--- START SELECTED EXTRACT ---

PAX Scientific, a fluid dynamics research and design firm, is marketing air movers based on what the company describes as “nature’s streamlining principle.” The approach uses fluid dynamics to mimic nature’s flow efficiencies into streamlined design geometries. PAX claims their geometries improve the performance, output, and energy use of a wide range of technology, including fans.
Coding for resilience
To become mainstream, the movement toward resiliency through nature-informed strategies requires regulatory support. Building codes and zoning laws must encourage it. For example, Korkut Onaran, Ph.D., principal and owner of Pel-Ona Architects and Urbanists and an assistant professor adjunct at the University of Colorado, resides in a brick house built about a century ago. The house has no insulation but load-bearing masonry walls that function as a heat sink. He says, “During our sunny, Colorado winter, the walls absorb heat during the day and radiate it into the house at night.
Consequently, our utility bills remain exceptionally low, even without insulation,” Onaran explains. However, he added, “Building codes would not permit you to construct this house today. Why not?”
In his recent book, Crafting Form-Based Codes: Resilient Design, Policy, and Regulation, Onaran goes beyond construction techniques to advocate for building types designed for their environment. “We talk about green building, by which we mean energy efficiency, but one day, energy may not be as dependable. By returning to building prototypes of the past, we can create comfort zones that do not depend on mechanical heating and cooling. Resilience means surviving not only storms but power shortages as well. Ask yourself if you can live comfortably in your house when the grid goes down for an extended period. If your building environment has comfort zones and thus supports life, you’re lucky. To achieve this level of resilience nationally, we must relearn from the past,” Onaran says.
Although most homes in moderate climates provide adequate shelter even during blackouts, those in extreme environments do not do as well. “In the past, people did not have the luxury of detached housing,” Onaran explains. “In an extreme desert environment, for instance, you’re trying to minimize the exposure of your exterior envelope, so buildings touch each other. Look at any traditional settlement in the desert. Buildings minimize exterior exposure. In a harsh environment, most of the buildings we see today would suffer and become unlivable within hours without energy-fueled, mechanical heating air conditioning.”

--- END SELECTED EXTRACT ---
--- START STORED RECORDS ---

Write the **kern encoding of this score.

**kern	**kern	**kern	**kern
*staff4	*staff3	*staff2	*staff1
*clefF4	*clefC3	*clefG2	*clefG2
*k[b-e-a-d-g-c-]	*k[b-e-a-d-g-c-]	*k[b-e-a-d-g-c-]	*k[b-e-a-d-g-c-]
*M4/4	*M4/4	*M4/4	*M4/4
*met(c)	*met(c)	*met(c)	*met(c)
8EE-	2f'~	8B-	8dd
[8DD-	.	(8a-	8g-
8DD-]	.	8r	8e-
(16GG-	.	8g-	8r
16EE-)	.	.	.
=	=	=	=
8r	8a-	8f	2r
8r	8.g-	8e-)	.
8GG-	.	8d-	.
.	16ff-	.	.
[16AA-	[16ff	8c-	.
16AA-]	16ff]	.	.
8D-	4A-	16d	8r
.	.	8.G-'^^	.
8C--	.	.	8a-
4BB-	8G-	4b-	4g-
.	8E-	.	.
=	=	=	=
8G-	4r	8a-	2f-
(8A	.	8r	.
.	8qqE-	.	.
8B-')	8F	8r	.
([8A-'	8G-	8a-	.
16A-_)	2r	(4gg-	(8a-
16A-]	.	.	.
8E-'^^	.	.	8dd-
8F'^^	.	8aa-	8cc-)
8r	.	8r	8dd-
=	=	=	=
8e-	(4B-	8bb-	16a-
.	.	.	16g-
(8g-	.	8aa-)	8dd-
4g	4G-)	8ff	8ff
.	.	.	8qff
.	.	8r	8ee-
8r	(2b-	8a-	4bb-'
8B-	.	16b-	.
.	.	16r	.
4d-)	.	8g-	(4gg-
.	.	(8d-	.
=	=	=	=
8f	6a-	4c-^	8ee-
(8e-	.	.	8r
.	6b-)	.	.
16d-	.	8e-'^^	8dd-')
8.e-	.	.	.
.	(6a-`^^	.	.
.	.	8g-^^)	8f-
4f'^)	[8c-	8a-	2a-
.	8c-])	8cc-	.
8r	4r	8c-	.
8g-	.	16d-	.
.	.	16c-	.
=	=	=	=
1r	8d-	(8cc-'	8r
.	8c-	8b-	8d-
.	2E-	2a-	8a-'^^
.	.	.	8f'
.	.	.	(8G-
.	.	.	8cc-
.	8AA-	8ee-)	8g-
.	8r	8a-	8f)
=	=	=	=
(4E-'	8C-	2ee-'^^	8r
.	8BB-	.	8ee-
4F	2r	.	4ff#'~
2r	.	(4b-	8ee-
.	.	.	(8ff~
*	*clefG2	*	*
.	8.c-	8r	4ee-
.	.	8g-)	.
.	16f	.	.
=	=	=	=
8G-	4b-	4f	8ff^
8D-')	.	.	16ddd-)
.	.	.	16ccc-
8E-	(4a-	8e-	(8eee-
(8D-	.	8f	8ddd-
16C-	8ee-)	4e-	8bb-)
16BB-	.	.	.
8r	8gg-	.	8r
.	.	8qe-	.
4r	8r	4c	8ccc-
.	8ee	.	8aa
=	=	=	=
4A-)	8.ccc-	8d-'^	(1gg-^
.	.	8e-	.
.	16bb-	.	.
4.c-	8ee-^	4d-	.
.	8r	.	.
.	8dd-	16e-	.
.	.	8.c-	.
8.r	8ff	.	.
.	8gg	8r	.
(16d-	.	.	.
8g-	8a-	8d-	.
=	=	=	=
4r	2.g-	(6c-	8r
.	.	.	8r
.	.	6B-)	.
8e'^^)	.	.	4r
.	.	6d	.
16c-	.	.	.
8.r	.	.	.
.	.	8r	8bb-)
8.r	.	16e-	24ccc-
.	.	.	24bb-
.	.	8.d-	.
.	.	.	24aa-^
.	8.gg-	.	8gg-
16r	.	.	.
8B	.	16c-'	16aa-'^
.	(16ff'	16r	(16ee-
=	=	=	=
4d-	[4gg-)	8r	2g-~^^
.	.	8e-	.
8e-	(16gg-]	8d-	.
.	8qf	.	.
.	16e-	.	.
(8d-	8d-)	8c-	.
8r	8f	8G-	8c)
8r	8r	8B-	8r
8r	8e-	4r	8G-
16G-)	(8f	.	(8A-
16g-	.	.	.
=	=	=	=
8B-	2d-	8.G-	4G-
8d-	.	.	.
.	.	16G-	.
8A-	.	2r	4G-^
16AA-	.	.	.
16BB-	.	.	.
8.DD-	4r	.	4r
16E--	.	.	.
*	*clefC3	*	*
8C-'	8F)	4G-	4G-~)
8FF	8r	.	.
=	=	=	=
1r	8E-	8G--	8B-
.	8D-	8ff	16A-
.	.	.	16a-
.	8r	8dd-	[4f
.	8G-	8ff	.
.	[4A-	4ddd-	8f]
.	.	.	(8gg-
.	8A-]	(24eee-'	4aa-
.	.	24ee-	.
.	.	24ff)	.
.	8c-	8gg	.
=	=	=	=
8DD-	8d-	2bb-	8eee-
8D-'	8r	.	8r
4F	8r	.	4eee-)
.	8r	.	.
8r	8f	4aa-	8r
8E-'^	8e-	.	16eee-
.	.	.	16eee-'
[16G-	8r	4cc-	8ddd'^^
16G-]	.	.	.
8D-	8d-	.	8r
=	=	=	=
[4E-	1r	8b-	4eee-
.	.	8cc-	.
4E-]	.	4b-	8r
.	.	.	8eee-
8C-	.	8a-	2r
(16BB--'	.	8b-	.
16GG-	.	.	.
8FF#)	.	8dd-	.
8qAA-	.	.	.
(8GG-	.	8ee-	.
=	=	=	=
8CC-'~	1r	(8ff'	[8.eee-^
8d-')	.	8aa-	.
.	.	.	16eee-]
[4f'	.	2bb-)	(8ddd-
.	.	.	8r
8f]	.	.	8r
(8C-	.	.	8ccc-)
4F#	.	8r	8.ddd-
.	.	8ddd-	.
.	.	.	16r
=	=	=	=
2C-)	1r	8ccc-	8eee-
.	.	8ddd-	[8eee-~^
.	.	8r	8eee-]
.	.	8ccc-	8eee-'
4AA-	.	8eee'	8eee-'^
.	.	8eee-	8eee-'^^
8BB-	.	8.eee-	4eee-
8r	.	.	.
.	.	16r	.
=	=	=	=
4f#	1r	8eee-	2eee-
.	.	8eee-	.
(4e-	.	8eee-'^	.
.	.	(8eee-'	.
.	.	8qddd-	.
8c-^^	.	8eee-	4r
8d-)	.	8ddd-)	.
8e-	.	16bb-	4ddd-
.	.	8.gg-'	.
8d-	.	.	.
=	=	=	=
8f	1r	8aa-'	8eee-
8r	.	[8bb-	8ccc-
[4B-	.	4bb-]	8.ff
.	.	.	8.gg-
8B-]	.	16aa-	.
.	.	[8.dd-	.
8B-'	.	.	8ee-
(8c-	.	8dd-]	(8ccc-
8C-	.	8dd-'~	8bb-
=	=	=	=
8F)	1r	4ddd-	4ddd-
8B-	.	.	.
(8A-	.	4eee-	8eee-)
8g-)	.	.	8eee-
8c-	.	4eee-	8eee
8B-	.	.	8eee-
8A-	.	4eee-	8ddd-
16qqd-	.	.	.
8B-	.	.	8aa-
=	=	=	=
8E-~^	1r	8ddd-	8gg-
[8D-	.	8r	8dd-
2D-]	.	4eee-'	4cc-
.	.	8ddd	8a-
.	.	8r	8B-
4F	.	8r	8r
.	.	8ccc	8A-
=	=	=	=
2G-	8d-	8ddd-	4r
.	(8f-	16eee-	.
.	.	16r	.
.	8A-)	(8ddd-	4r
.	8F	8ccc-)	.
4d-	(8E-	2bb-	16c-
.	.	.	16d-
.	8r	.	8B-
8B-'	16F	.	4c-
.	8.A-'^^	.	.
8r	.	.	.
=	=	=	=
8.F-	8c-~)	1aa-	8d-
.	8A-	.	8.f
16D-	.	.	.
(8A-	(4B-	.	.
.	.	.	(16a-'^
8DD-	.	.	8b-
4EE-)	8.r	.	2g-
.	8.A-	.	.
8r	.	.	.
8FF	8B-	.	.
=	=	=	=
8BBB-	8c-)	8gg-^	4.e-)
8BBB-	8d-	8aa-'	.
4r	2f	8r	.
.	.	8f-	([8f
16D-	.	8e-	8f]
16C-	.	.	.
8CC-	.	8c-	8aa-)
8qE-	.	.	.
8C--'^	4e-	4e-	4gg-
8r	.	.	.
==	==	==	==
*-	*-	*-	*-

--- END STORED RECORDS ---
--- START STORED RECORDS ---

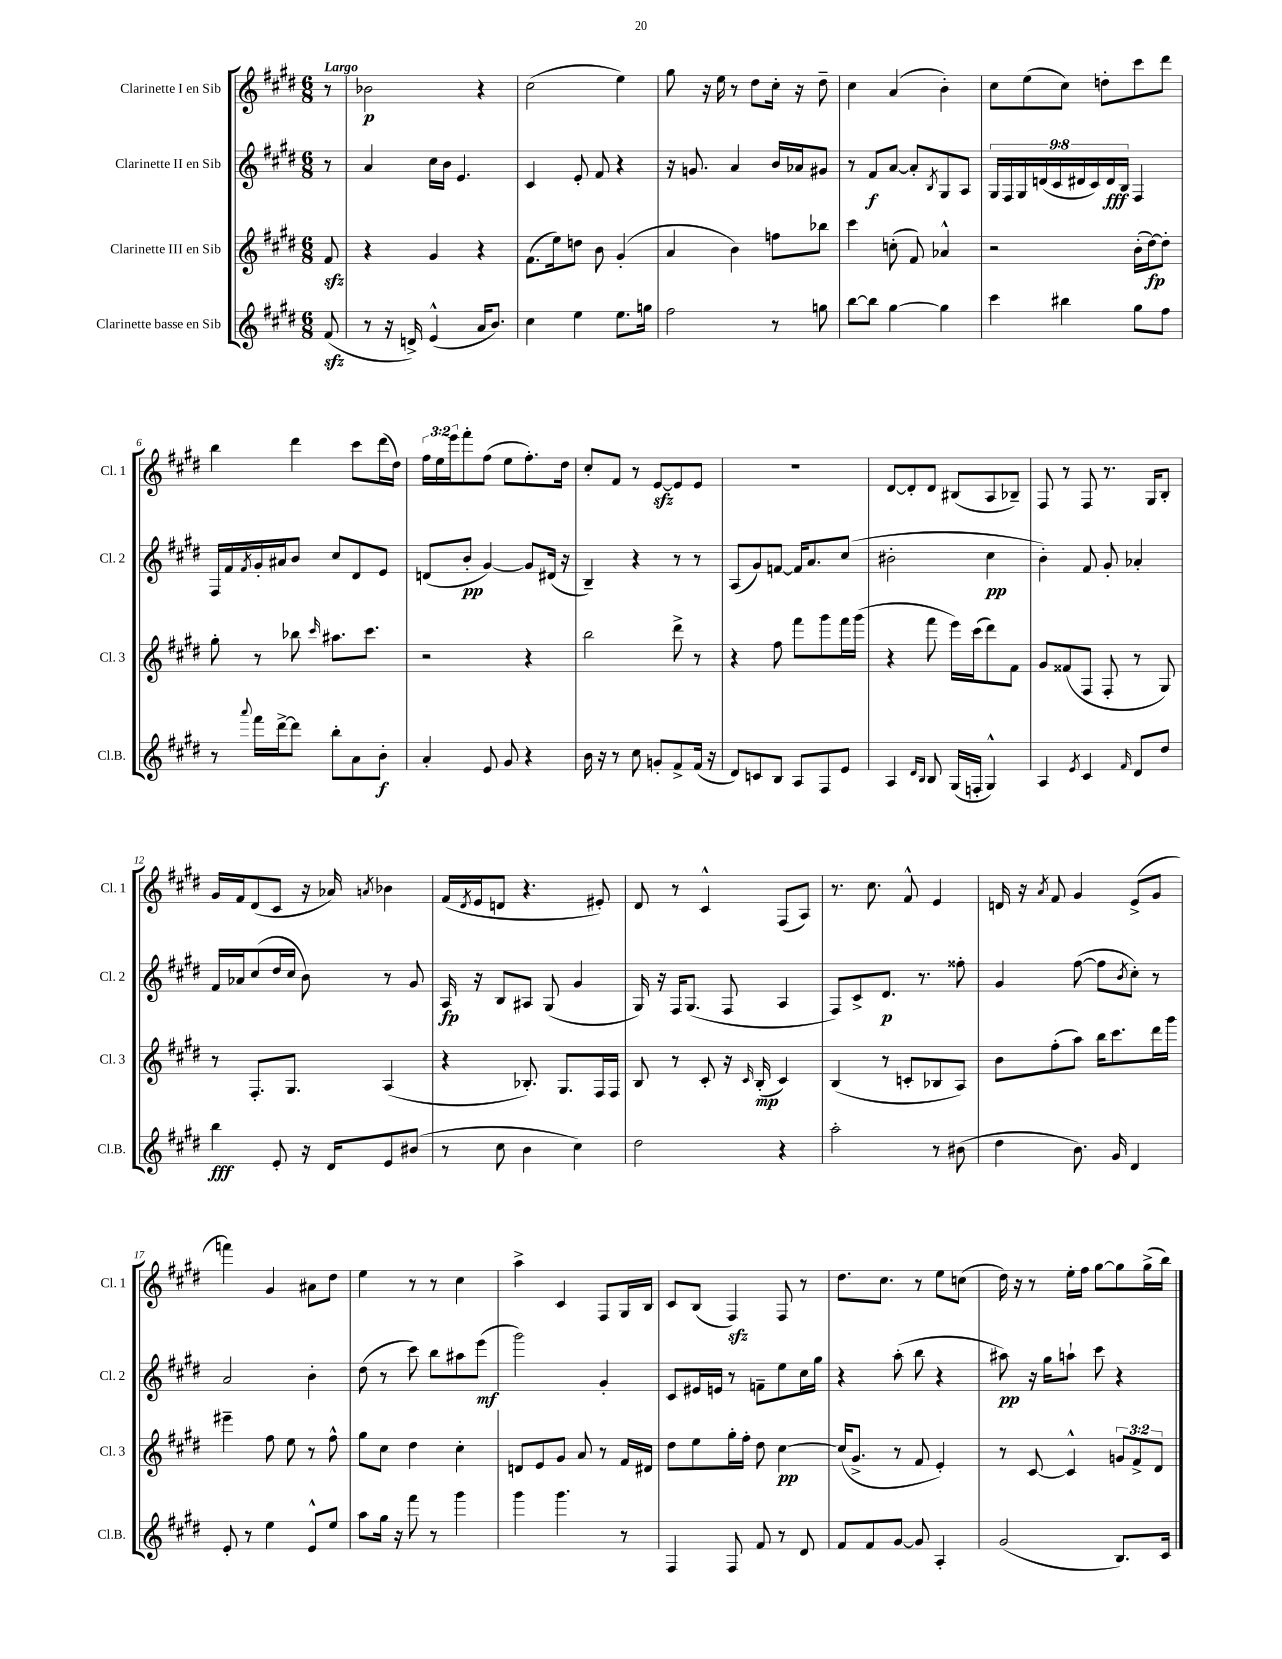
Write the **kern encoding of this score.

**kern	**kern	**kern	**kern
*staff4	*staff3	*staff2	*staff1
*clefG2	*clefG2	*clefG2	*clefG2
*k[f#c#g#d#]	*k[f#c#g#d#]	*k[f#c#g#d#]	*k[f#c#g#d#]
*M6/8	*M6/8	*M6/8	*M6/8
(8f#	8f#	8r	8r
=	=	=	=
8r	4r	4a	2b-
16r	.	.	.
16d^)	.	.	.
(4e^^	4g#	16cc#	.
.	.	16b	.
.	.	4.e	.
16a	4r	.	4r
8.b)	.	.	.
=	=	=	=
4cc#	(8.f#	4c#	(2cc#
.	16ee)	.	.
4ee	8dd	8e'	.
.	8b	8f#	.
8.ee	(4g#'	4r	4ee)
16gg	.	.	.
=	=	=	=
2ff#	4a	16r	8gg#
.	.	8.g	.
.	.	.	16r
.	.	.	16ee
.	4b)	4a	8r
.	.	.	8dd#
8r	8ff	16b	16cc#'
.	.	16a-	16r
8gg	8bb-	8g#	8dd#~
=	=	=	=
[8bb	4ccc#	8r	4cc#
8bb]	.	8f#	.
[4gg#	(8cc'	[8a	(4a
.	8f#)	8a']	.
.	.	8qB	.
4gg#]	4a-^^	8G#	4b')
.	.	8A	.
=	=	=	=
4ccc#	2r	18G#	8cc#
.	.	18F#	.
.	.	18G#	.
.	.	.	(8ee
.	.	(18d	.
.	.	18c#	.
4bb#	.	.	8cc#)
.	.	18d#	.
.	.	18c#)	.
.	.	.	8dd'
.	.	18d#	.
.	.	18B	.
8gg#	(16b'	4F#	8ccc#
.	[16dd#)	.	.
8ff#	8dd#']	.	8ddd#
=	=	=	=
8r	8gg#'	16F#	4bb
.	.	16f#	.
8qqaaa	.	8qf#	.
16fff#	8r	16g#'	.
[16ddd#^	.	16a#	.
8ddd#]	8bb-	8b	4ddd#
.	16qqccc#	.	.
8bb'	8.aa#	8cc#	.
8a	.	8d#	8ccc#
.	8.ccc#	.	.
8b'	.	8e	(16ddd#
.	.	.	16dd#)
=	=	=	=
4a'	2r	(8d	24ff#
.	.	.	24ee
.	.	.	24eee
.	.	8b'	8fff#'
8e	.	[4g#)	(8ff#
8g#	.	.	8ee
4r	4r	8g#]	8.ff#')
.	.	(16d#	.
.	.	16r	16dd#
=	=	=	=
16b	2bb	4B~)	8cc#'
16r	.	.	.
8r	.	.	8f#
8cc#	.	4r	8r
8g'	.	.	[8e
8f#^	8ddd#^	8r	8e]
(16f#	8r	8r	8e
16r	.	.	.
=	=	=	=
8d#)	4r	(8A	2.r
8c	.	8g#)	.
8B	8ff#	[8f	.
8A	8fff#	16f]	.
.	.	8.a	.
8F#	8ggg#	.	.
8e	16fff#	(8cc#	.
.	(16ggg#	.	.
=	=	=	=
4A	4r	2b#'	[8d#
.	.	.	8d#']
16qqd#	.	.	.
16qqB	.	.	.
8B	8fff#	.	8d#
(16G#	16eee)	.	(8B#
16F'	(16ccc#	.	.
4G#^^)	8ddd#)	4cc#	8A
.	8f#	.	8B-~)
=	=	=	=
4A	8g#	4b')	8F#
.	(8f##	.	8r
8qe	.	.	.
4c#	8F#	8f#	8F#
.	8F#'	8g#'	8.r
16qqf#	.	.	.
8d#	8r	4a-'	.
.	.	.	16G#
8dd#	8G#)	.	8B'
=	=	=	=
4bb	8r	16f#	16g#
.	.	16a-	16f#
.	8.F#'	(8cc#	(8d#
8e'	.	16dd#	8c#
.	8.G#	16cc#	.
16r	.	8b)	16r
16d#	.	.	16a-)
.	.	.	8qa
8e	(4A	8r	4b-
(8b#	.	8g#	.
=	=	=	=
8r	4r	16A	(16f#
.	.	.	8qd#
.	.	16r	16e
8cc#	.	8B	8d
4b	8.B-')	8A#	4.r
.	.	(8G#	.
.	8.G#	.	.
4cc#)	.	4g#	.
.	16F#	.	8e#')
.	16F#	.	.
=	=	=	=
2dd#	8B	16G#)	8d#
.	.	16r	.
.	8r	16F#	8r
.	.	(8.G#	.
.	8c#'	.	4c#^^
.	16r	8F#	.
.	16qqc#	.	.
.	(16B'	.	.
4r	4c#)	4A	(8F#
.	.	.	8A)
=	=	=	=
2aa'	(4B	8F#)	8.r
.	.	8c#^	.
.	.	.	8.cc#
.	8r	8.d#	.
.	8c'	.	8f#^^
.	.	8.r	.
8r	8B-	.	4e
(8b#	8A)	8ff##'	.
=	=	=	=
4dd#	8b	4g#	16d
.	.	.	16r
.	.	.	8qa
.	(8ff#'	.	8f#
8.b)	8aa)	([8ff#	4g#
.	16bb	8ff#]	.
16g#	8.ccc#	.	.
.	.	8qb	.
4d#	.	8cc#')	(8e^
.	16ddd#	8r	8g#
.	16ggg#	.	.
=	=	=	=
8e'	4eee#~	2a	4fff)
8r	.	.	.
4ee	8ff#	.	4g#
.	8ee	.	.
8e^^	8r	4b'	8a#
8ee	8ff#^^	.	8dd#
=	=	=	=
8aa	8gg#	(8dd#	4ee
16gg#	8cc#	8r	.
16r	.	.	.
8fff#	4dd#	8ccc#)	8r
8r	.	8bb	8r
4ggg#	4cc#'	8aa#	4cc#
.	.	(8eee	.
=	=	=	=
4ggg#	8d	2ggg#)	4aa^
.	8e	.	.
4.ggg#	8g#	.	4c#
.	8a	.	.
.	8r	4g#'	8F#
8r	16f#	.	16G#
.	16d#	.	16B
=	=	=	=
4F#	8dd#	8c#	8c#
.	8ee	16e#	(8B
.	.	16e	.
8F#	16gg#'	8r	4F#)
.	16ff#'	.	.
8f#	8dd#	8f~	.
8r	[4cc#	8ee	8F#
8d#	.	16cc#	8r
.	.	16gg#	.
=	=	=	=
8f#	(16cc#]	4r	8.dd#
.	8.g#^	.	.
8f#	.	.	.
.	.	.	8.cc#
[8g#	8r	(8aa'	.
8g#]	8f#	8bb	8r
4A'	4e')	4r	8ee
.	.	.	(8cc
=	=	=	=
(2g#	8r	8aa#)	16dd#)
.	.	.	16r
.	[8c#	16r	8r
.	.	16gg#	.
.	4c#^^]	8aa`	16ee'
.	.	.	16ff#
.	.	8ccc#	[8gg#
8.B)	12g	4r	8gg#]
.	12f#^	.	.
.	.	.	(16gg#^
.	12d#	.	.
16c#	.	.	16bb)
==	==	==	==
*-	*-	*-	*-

--- END STORED RECORDS ---

Quote the passage above on nature-informed design and building resilience in full, word for word.

▶ [OUTPUT FOR THIS EXERCISE]
PAX Scientific, a fluid dynamics research and design firm, is marketing air movers based on what the company describes as “nature’s streamlining principle.” The approach uses fluid dynamics to mimic nature’s flow efficiencies into streamlined design geometries. PAX claims their geometries improve the performance, output, and energy use of a wide range of technology, including fans.
Coding for resilience
To become mainstream, the movement toward resiliency through nature-informed strategies requires regulatory support. Building codes and zoning laws must encourage it. For example, Korkut Onaran, Ph.D., principal and owner of Pel-Ona Architects and Urbanists and an assistant professor adjunct at the University of Colorado, resides in a brick house built about a century ago. The house has no insulation but load-bearing masonry walls that function as a heat sink. He says, “During our sunny, Colorado winter, the walls absorb heat during the day and radiate it into the house at night.
Consequently, our utility bills remain exceptionally low, even without insulation,” Onaran explains. However, he added, “Building codes would not permit you to construct this house today. Why not?”
In his recent book, Crafting Form-Based Codes: Resilient Design, Policy, and Regulation, Onaran goes beyond construction techniques to advocate for building types designed for their environment. “We talk about green building, by which we mean energy efficiency, but one day, energy may not be as dependable. By returning to building prototypes of the past, we can create comfort zones that do not depend on mechanical heating and cooling. Resilience means surviving not only storms but power shortages as well. Ask yourself if you can live comfortably in your house when the grid goes down for an extended period. If your building environment has comfort zones and thus supports life, you’re lucky. To achieve this level of resilience nationally, we must relearn from the past,” Onaran says.
Although most homes in moderate climates provide adequate shelter even during blackouts, those in extreme environments do not do as well. “In the past, people did not have the luxury of detached housing,” Onaran explains. “In an extreme desert environment, for instance, you’re trying to minimize the exposure of your exterior envelope, so buildings touch each other. Look at any traditional settlement in the desert. Buildings minimize exterior exposure. In a harsh environment, most of the buildings we see today would suffer and become unlivable within hours without energy-fueled, mechanical heating air conditioning.”